Wednesday, July 19, 2017

A new kind of slavery …

… Articles: Charlie Gard Is the Face of Single-Payer.

Even at this late date, with doctors and world leaders lining up to volunteer help for Charlie, the NHS still acts on the basis that it owns the child.  His parents were not allowed to appeal.  Only the hospital had that right.

This conceit is at the center of the single-payer controversy, but no one is willing to actually argue it.  If it were debated, it would show that the "payment" idea is a diversion.  Instead, single-payer advocates have taken the position that the State owns its citizens.
Right now, I have been forced into Medicare.  I don't like it, and I would happily take an alternative, but legally, I cannot.  Further, if Medicare declares that I can't have a particular treatment, I can't even buy it for myself.  That's exactly the same situation Charlie Gard's parents are in.  The federal government owns me through Medicare.
I should note that I promised myself in my college ethics class one day that I would not take any extraordinary means to preserve my life (catholic ethics does not require that I do so). But that's my choice. Not the state's. But unlike many people, I'm not a worshiper of the state.

4 comments:

  1. You know, Frank, what I have been going through with insurance companies. Neither they nor employers who try to save money on what plans they arrange, should have any say in my health care decisions ~~ whatsoever, at all. They cannot be trusted. They are rewarded for getting around the expenses of ethics whenever possible.

    I used to think that it was reverse, that the state paying was the bad thing. It's true, not a good thing. Yet, having stock holders, having businesses who run for profit, for the benefit of its owners, is no way to ensure that anyone in the world gets the very best care. My life and health is no less legitimate than anyone else's in this world.

    The ideal scenario for private pay and privatization is that no claim is paid, and that we let the sickest and poorest people die. People get raises and promotions for saving insurance companies money, not for paying claims.

    We need to decide how to pay doctors and hospitals for the services that they provide. Hospitals giving out good will and getting stiffed by people who cannot pay or refuse to pay their deductibles is not the answer. It's where we've come from, which includes horrendous hospital conditions, people dying in their squalor. Good will and unpaid hospital bills send the hospitals begging for charity and tax exempt status. Many hospitals go belly up for not being able to collect enough money to cover charge offs and good will expenses.

    Everyone needs to get quality health care, and it should have nothing to do with whether you're the POTUS or a 5-year-old whose parents don't have a green cards. Hospitals cannot ethically deny good care to anyone who needs it.

    A connection that was never made in the article, is that it was only the hospital's decision to determine Charlie Gard's destiny -- how that connects to single pay. A single pay system has nothing to do with that. It has to do with a rule that needs to be changed. Also, the fact that the NHS is making decisions that the writer and others disagree with, does not in any way put a halo over the head of insurance companies.

    In Massachusetts, I had the state's insurance plan, Masshealth, and had to sue them using the attorney general's branch of the same government to get a CPAP machine that should have been covered without argument. Okay, so that's not perfect either.

    This past day, I used Medicare to pick up prescriptions, one was for over-the counter, and I had to pay full price because of that. Hey, it was only $20 for probiotics, but it was doctor ordered, just like the other stuff that cost me less than $3 out of pocket. Not perfect either, needs to be changed.

    ReplyDelete
  2. There are arguments to be made both for and against allowing Charlie Gard to die. Difficult as the decision is, Noel gets some key matters wrong:

    1. It is the courts, not the NHS (proxy for Noel's despised single-payer system), which have been called to decide.
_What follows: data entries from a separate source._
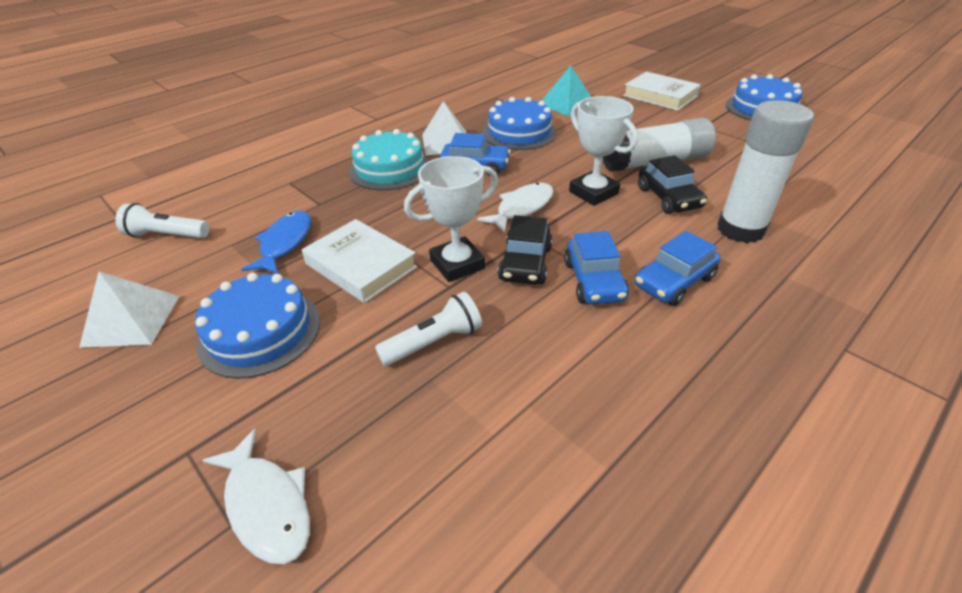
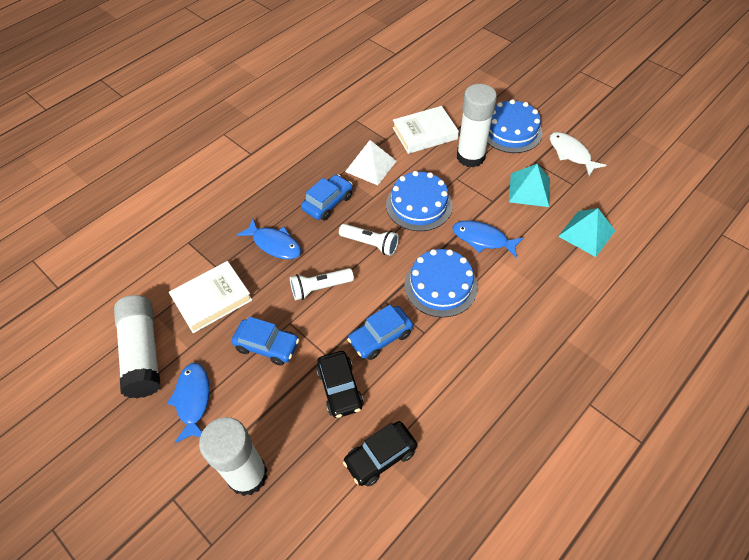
blue fish: 1 -> 3
turquoise cake: 1 -> 0
turquoise pyramid: 1 -> 2
white fish: 2 -> 1
white glue stick: 2 -> 3
white pyramid: 2 -> 1
white trophy: 2 -> 0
    2. Contrary to Noel's assertion that Charlie Gard's parents have not been allowed to appeal, they have in fact already appealed to the Court of Appeals, the Supreme Court, and the European Court of Human Rights.
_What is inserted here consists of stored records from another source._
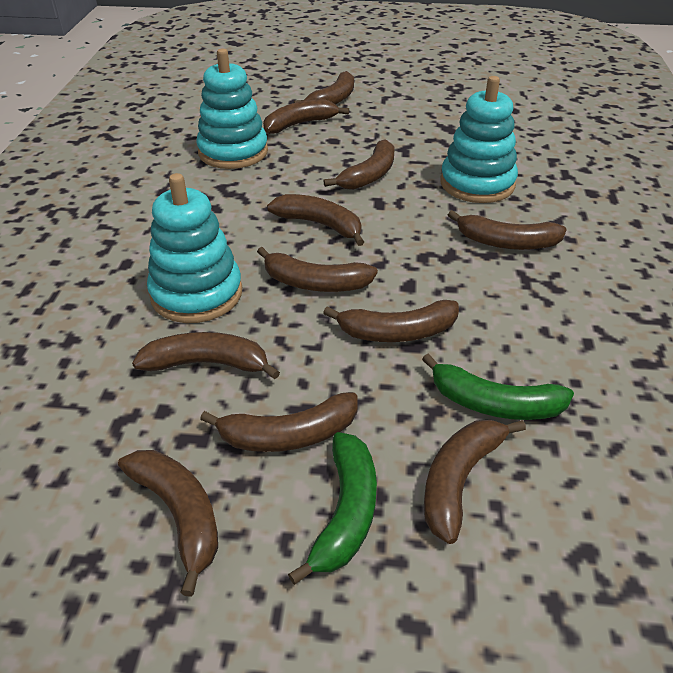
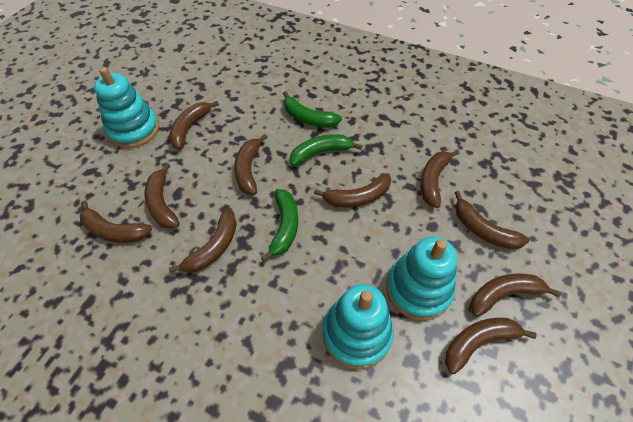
brown banana: 11 -> 10
green banana: 2 -> 3

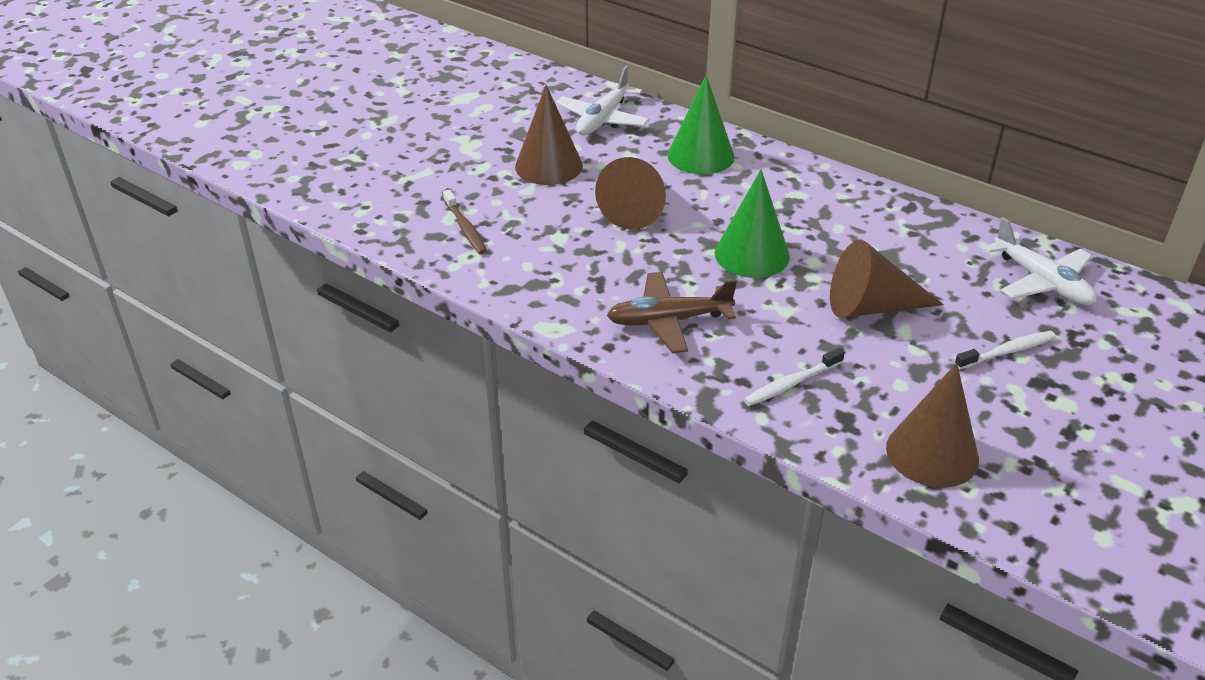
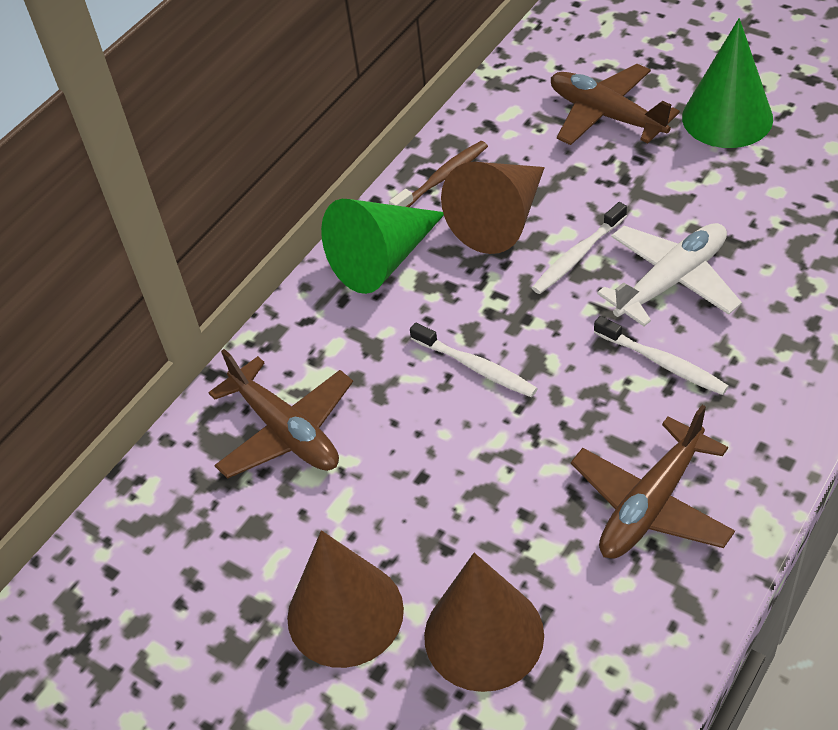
brown cone: 4 -> 3
brown plane: 1 -> 3
white plane: 2 -> 1
white toothbrush: 2 -> 3

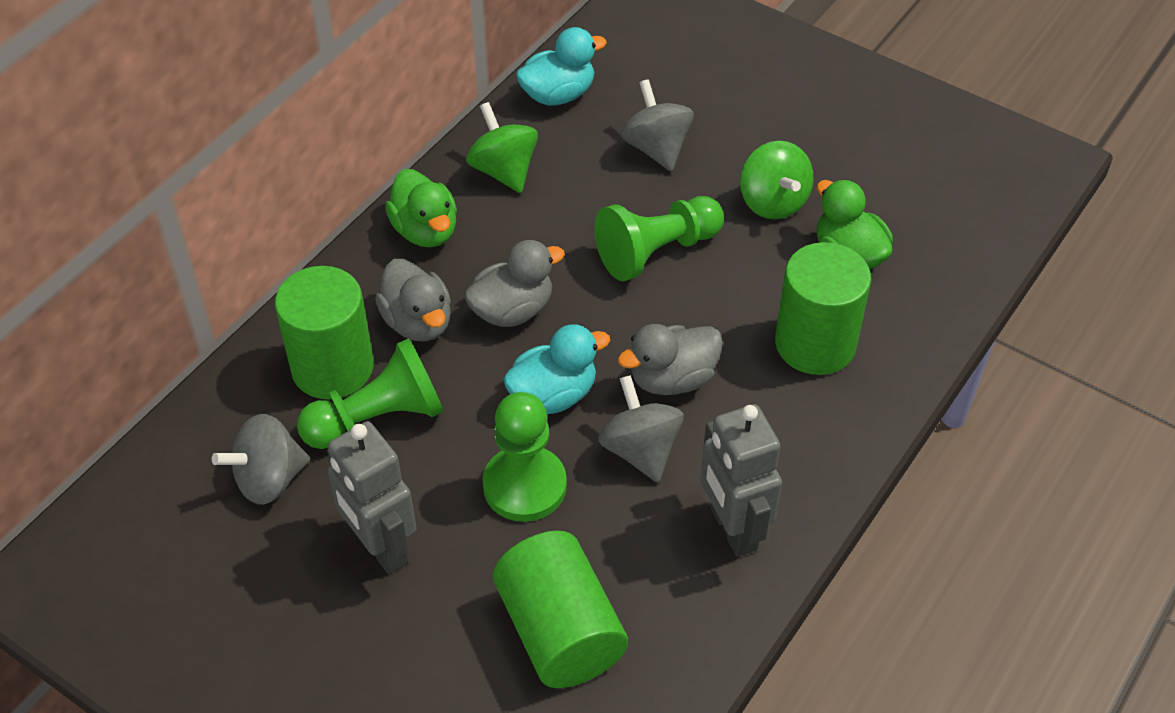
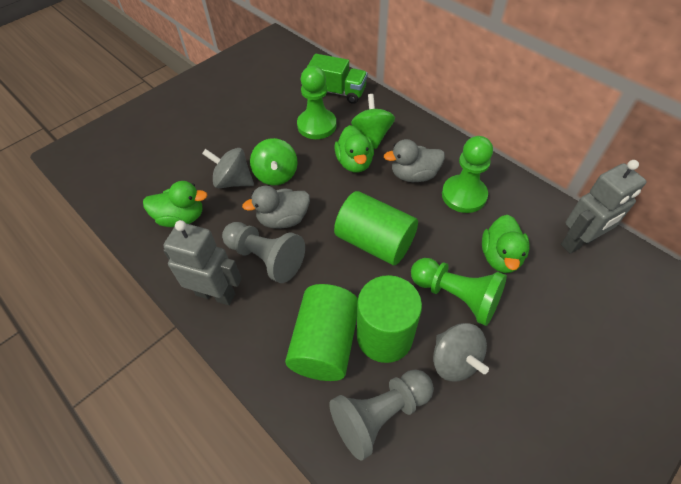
green duck: 2 -> 3
green truck: 0 -> 1
grey duck: 3 -> 2
grey pawn: 0 -> 2
grey spinning top: 3 -> 2
turquoise duck: 2 -> 0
    And Rus is right that a single-payer system most certainly could be framed to accommodate all manner of decision and appeal protocols.

    ReplyDelete
  3. So far as I know, Medicare does not prevent beneficiaries from getting treatments it disapproves, i.e., meaning that it will not pay for. So long as the beneficiary pays and the doctor agrees, the beneficiary can get the treatment. When Medicare deems something not medically necessary, all this means is that Medicare is not going to foot the bill not that Medicare will somehow prevent a beneficiary from self-paying.

    ReplyDelete
  4. The question here is about who is responsible for Charlie, his parents or the state. I suppose there are arguments to be made on behalf of the state's proprietorship. But you have to have a hell of lot more faith in the state than I do to entertain them. I am not a statist. Period.